Un audit condotto da NewsGuard ha rivelato che anche l’intelligenza artificiale ha fallito nel fornire informazioni accurate sul caso. Secondo l’analisi della società, le dieci principali piattaforme di IA generativa hanno offerto informazioni errate nel 57% dei casi.
NewsGuard ha rilevato che i dieci chatbot più noti hanno fornito dati imprecisi nel 56,67% dei casi, a causa di affermazioni false ripetute o della totale mancanza di risposta sul tema. In media, i chatbot hanno offerto un debunking nel 43,33% dei casi. L’alta percentuale di fallimento dei chatbot è dovuta alle mancate risposte.

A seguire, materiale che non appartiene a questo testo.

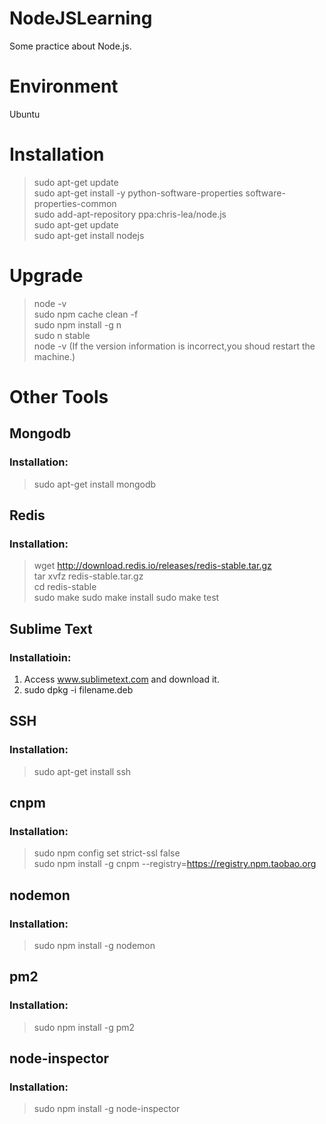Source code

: # NodeJSLearning
Some practice about Node.js.

# Environment
Ubuntu

# Installation
>sudo apt-get update  
>sudo apt-get install -y python-software-properties software-properties-common  
>sudo add-apt-repository ppa:chris-lea/node.js  
>sudo apt-get update  
>sudo apt-get install nodejs  

# Upgrade
>node -v  
>sudo npm cache clean -f  
>sudo npm install -g n  
>sudo n stable  
>node -v  (If the version information is incorrect,you shoud restart the machine.)

# Other Tools

## Mongodb
### Installation:
>sudo apt-get install mongodb

## Redis
### Installation:
>wget http://download.redis.io/releases/redis-stable.tar.gz  
>tar xvfz redis-stable.tar.gz  
>cd redis-stable  
>sudo make
>sudo make install
>sudo make test

## Sublime Text
### Installatioin:
1. Access www.sublimetext.com and download it.  
2. sudo dpkg -i filename.deb

## SSH
### Installation:
>sudo apt-get install ssh

## cnpm
### Installation:
>sudo npm config set strict-ssl false  
>sudo npm install -g cnpm --registry=https://registry.npm.taobao.org

## nodemon
### Installation:
>sudo npm install -g nodemon

## pm2
### Installation:
>sudo npm install -g pm2

## node-inspector
### Installation:
>sudo npm install -g node-inspector
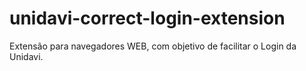 # unidavi-correct-login-extension

Extensão para navegadores WEB, com objetivo de facilitar o Login da Unidavi.
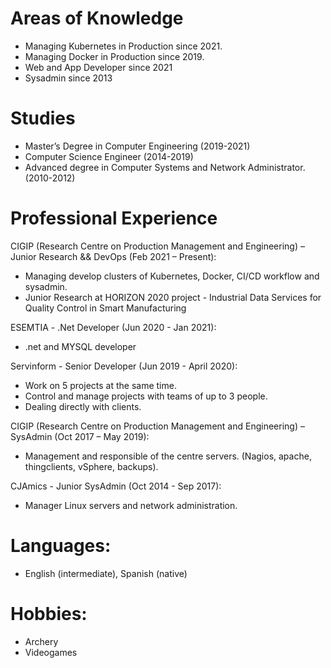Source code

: # Areas of Knowledge
- Managing Kubernetes in Production since 2021.
- Managing Docker in Production since 2019.
- Web and App Developer since 2021
- Sysadmin since 2013

# Studies
- Master’s Degree in Computer Engineering (2019-2021)
- Computer Science Engineer (2014-2019)
- Advanced degree in Computer Systems and Network Administrator.(2010-2012)


# Professional Experience
CIGIP (Research Centre on Production Management and Engineering) – Junior Research && DevOps (Feb 2021 – Present):
- Managing develop clusters of Kubernetes, Docker, CI/CD workflow and sysadmin.
- Junior Research at HORIZON 2020 project - Industrial Data Services for Quality Control in Smart Manufacturing

ESEMTIA - .Net Developer (Jun 2020 - Jan 2021):
- .net and MYSQL developer

Servinform - Senior Developer (Jun 2019 - April 2020):
- Work on 5 projects at the same time.
- Control and manage projects with teams of up to 3 people.
- Dealing directly with clients.

CIGIP (Research Centre on Production Management and Engineering) – SysAdmin (Oct 2017 – May 2019):
- Management and responsible of the centre servers. (Nagios, apache, thingclients, vSphere, backups).

CJAmics - Junior SysAdmin (Oct 2014 - Sep 2017):
- Manager Linux servers and network administration. 


# Languages:
- English (intermediate), Spanish (native)

# Hobbies:
- Archery 
- Videogames
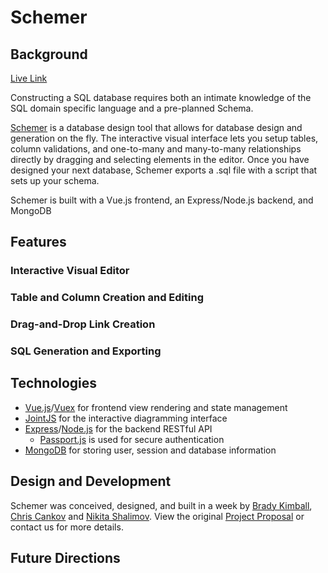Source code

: # Schemer
## Background

[Live Link][live-link]

Constructing a SQL database requires both an intimate knowledge of the SQL domain specific language and a pre-planned Schema.

[Schemer][live-link] is a database design tool that allows for database design and generation on the fly. The interactive visual interface lets you setup tables, column validations, and one-to-many and many-to-many relationships directly by dragging and selecting elements in the editor. Once you have designed your next
database, Schemer exports a .sql file with a script that sets up your schema.

Schemer is built with a Vue.js frontend, an Express/Node.js backend, and MongoDB

[live-link]:https://schemer.herokuapp.com

## Features

### Interactive Visual Editor
### Table and Column Creation and Editing
### Drag-and-Drop Link Creation
### SQL Generation and Exporting

## Technologies
 * [Vue.js](https://vuejs.org/)/[Vuex](https://vuex.vuejs.org/) for frontend view rendering and state management
 * [JointJS](https://www.jointjs.com/) for the interactive diagramming interface
 * [Express](https://expressjs.com)/[Node.js](https://nodejs.org) for the backend RESTful API
    * [Passport.js](https://passportjs.org) is used for secure authentication
 * [MongoDB](https://mongodb.com) for storing user, session and database information

## Design and Development
Schemer was conceived, designed, and built in a week by [Brady Kimball](https://github.com/brady-kimabll), [Chris Cankov](https://github.com/ccankov) and [Nikita Shalimov](https://github.com/ndshal). View the original [Project Proposal](docs/README.md) or contact us for more details.

## Future Directions
####  
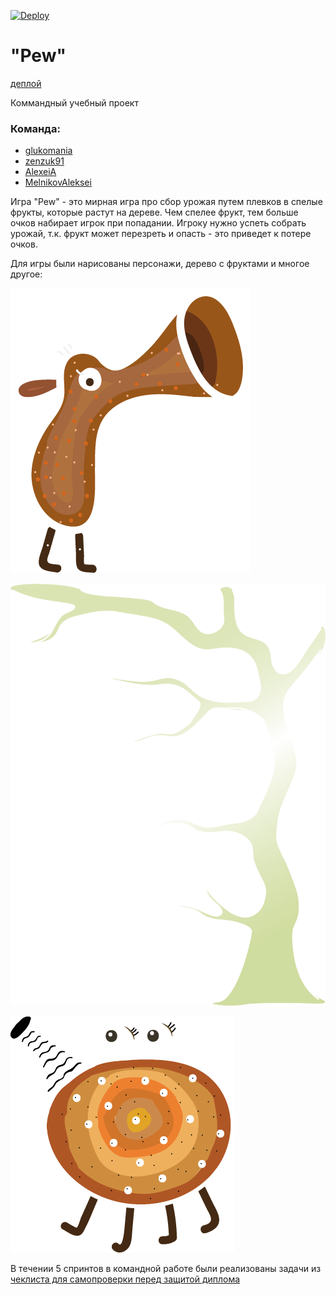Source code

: [![Deploy](https://github.com/tbilisi-student-team/game/actions/workflows/deploy.yml/badge.svg)](https://github.com/tbilisi-student-team/game/actions/workflows/deploy.yml)
# "Pew"

[деплой](https://tbilisi-pew-16.ya-praktikum.tech/)

Коммандный учебный проект

### Команда:

* [glukomania](https://github.com/glukomania)
* [zenzuk91](https://github.com/zenzuk91)
* [AlexeiA](https://github.com/AlexeiA)
* [MelnikovAleksei](https://github.com/MelnikovAleksei)

Игра "Pew" - это мирная игра про сбор урожая путем плевков в спелые фрукты, которые растут на дереве. Чем спелее фрукт, тем больше очков набирает игрок при попадании. Игроку нужно успеть собрать урожай, т.к. фрукт может перезреть и опасть - это приведет к потере очков. 

Для игры были нарисованы персонажи, дерево с фруктами и многое другое:

![персонаж из игры "Pew"](./public/buddy-1.png)

![дерево из игры "Pew"](./public/tree.png)

![персонаж из игры "Pew"](./public/buddy-2-otr.png)

В течении 5 спринтов в командной работе были реализованы задачи из [чеклиста для самопроверки перед защитой диплома](https://github.com/tbilisi-student-team/game/issues/98)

NewsGuard ha esaminato in particolare sei narrazioni false: l’identificazione errata dell’attentatore come l’attivistaMark Violets; l’affermazione infondata che Trump sarebbe stato colpito al petto mentre indossava un giubbotto antiproiettile; la falsa notizia che l’attentatore fosse un uomo cinese; la teoria falsa secondo cui l’attentato sarebbe stato una messa in scena; l’errata informazione che l’attentatore fosse un sostenitore del movimento pro-Ucraina; e l’identificazione sbagliata dell’attentatore come Maxwell Yearick, attivista di sinistra.